Lessons from lambs
“Very truly I tell you Pharisees, anyone who does not enter the sheep pen by the gate, but climbs in by some other way, is a thief and a robber. The one who enters by the gate is the shepherd of the sheep. The gatekeeper opens the gate for him, and the sheep listen to his voice. He calls his own sheep by name and leads them out. When he has brought out all his own, he goes on ahead of them, and the sheep follow him because they know his voice.

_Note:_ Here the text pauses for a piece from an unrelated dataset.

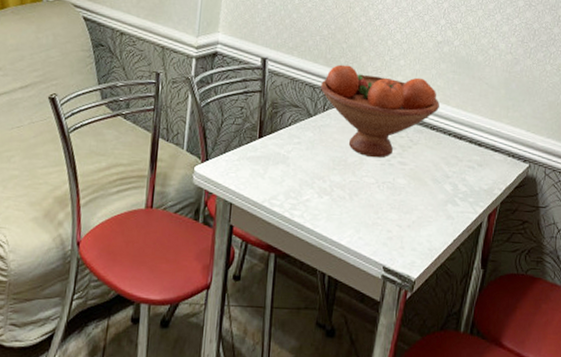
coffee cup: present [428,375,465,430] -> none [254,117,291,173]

But they will never follow a stranger; in fact they will run away from him because they do not recognize a stranger’s voice.”
On this Good Shepherd’s Sunday, about 18 members of the congregation and their friends enjoyed a hands-on experience of entering a sheep pen — with the permission of the gatekeeper.
We couldn’t say with confidence that we were the immediate friends of the ewes and lambs that filled the pen, but by the end of an hour there was a certain bond that had been established, much to the delight of everyone who particpated.
The experience began after the 10 a.m. service when everyone was invited to travel to Journey’s End Farm on Two Lights Road to see, touch and even pick up the very subject of Good Shepherd Sunday.
There, on the farm owned by Richard and Louise Sullivan, were 12 precious lambs and their protective mothers. Everyone had to step in a Clorox solution before entering the pen to rid their boots of any bacteria, but then it was up close and personal for both adults and their children. Everyone took full advantage of the opportunity.
Louise explained that the lambs had been born in late March and early April and all but one of them were white ewe or female lambs. The only ram or male lamb was solid brown. Louise said it was very unusual to have so many ewes and only one ram in the spring birthing.
When the lambs and their mothers first encountered our inquisitive group, most of them headed for the safe haven of the nearby barn. But it didn’t take long for the animals and humans to warm up to each other and eventually the lambs were being held by some of the congregation’s children. Could there have been a more appropriate Good Shepherd Sunday?